One of the limitations of social media is that words only comprise a paltry 7 percent of a communication – which explains the popularity of videos. Body language at 55 percent, and voice tonality at 38 percent provide the rest. We get a lot more information through our senses than we realize. And we miss a lot more when our senses aren’t engaged. I know this because it’s not unusual for people to take my sophisticated attempts at sarcasm seriously. (See, that was an example and you almost missed it.) But in my own defense when they asked an ailing British thespian if dying was hard, he said: “Dying is easy, comedy is difficult.”
Another peculiarity of social media is that every utterance, no matter how vapid, becomes as legitimate as any other by virtue of being posted. Which is like saying all meals are equal by virtue of being cooked.
Indiscriminate proximity doesn’t help. News, entertainment, scandal, hysteria, puppies and pussy cats coexist in awkward association, sort of like Congress where much is said, but little of value. Here’s what I learned just this morning: Martha Stewart reveals how often I should wash my sheets; Serena Williams is pregnant; Venezuela seized a GM plant; the president misplaced an aircraft carrier; there’s a purpose for that little tiny pocket in my jeans; Bill O’Reilly is an unemployed serial scumbag; and I was asked to “pray for the easy transition of a dying guinea pig.” Now, I like rodents as much as the next fellow – I happen to have a fondness for beavers – but really, I have to draw the line at prayer circles for guinea pigs.
Conversely, people who actually have something important to say based on, you know, irrelevant stuff like scholarship and expertise, are dismissed as elitists; marginalized by intelligence, disqualified by proficiency.
We may not have reached peak ignorance yet, but are hurtling toward it with alarming speed.
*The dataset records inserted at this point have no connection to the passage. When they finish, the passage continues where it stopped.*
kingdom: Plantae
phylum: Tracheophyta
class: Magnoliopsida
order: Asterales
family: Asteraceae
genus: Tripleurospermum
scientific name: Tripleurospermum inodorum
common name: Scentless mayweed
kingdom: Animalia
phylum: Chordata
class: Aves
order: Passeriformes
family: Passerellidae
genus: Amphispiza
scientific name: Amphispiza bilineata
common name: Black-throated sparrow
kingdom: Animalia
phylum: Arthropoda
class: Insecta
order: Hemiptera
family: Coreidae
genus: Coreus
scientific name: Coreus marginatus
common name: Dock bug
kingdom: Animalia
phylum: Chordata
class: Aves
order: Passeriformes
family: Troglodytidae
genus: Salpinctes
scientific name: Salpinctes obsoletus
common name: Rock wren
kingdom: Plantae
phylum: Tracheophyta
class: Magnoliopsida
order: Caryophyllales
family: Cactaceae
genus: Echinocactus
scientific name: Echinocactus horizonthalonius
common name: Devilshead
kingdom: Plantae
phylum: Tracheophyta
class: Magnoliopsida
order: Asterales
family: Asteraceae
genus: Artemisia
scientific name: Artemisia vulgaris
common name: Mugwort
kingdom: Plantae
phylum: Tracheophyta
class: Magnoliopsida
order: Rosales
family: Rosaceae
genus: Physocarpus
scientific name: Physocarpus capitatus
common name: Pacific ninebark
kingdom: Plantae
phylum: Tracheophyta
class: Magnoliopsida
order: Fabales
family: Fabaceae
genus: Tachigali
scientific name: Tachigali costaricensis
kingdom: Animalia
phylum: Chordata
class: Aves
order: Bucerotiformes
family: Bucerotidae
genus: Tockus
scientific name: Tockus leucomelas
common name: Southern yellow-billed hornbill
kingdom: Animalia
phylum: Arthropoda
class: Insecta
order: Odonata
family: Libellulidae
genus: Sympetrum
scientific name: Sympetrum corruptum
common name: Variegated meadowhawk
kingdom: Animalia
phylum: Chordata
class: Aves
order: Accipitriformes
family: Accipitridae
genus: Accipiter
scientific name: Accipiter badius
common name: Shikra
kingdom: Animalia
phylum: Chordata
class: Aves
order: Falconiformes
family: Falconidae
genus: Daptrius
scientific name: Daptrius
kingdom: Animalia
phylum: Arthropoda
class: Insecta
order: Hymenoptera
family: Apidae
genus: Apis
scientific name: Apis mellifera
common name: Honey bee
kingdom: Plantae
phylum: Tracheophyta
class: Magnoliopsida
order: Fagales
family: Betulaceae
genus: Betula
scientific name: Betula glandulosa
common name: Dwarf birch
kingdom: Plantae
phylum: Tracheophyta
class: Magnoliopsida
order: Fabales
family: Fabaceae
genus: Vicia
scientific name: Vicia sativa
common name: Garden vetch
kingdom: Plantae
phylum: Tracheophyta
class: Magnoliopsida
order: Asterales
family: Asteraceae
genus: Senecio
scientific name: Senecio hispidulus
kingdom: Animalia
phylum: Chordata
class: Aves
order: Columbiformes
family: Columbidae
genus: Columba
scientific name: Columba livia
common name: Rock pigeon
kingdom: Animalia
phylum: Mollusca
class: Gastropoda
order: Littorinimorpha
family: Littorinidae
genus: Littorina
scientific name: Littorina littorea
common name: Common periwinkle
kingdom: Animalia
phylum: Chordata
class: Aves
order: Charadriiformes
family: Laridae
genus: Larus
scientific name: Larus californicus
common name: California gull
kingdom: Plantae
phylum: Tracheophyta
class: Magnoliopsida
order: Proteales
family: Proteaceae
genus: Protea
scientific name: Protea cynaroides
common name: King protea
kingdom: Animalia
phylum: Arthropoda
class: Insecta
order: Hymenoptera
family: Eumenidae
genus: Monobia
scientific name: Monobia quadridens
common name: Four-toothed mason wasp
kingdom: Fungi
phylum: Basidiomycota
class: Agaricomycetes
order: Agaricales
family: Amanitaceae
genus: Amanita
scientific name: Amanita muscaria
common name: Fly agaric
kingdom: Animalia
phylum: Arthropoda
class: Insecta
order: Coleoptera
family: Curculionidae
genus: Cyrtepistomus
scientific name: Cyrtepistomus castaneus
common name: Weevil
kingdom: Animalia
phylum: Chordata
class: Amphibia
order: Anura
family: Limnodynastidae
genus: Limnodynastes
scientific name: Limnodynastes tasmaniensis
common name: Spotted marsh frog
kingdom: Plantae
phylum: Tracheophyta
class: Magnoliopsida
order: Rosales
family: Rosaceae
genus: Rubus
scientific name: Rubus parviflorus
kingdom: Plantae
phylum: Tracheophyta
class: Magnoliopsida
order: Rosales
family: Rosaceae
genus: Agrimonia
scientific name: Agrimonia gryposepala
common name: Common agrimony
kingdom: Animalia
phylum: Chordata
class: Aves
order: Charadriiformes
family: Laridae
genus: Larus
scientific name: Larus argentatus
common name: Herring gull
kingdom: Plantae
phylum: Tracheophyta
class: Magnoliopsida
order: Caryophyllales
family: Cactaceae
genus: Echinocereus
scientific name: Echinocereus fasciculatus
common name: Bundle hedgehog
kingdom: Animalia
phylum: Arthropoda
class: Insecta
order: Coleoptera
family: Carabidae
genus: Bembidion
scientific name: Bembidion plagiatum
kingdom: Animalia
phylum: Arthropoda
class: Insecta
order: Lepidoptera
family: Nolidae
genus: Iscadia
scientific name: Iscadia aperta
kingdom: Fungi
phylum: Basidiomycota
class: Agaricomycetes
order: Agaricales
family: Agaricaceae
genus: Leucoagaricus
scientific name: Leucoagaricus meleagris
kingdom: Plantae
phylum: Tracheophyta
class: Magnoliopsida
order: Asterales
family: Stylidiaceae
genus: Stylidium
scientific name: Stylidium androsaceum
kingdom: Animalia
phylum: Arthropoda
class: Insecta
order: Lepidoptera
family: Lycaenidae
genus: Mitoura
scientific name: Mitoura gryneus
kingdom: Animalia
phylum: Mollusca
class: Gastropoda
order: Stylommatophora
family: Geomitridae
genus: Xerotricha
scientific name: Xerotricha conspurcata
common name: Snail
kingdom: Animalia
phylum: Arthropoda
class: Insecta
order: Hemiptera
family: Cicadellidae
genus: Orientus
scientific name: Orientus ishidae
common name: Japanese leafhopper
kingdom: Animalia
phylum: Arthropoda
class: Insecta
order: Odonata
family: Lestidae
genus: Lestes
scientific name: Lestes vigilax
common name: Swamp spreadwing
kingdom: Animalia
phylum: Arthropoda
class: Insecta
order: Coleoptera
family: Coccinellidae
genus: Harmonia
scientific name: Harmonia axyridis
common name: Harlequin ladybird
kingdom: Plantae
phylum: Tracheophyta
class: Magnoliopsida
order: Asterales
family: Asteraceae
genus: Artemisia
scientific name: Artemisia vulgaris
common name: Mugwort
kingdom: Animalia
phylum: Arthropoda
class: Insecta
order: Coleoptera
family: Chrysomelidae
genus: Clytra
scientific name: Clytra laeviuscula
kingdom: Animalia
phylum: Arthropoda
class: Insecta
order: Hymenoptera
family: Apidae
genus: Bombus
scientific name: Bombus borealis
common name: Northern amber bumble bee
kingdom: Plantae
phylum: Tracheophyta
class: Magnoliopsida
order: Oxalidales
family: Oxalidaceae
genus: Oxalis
Providentially, we were given some prophetic advice from a personage who had nothing less than a broadband connection to the BIG GUY himself. Pope John Paul II once opined: “Stupidity is also a gift from God, but one mustn’t misuse it.” Ordinarily such wisdom would be embraced by the huddled masses yearning to be bright, but the Pope is nothing if not elitist – I mean the Sistine Chapel wasn’t painted by Earl Scheib – so he can safely be ignored.
The other mass hallucination, shared by desperate people everywhere, is that if a post is “liked” or “retweeted,” that means that the person who posted it is also liked.
Maybe. But being “liked” on social media is akin to being liked by an Alzheimer’s sufferer: you get to be liked often, but it doesn’t last for long.
At our current pace one would hope we would soon run out of tedious things to post. Not so. We live in the Golden Age of over-sharing. Did you know “There is a body part we are all cleaning incorrectly?” Don’t ask. Or that “Leggings could reduce cellulite within 15 days?” If you believe that, then you probably believe that wardrobe malfunctions are accidental.
A society’s descent into minutia does not bode well for its future prospects. Just ask the Romans who are still trying to cash in on the remnants of the Empire. As David Brooks famously said about our very own social media addict-in-chief: “Those who ignore history are condemned to retweet it.”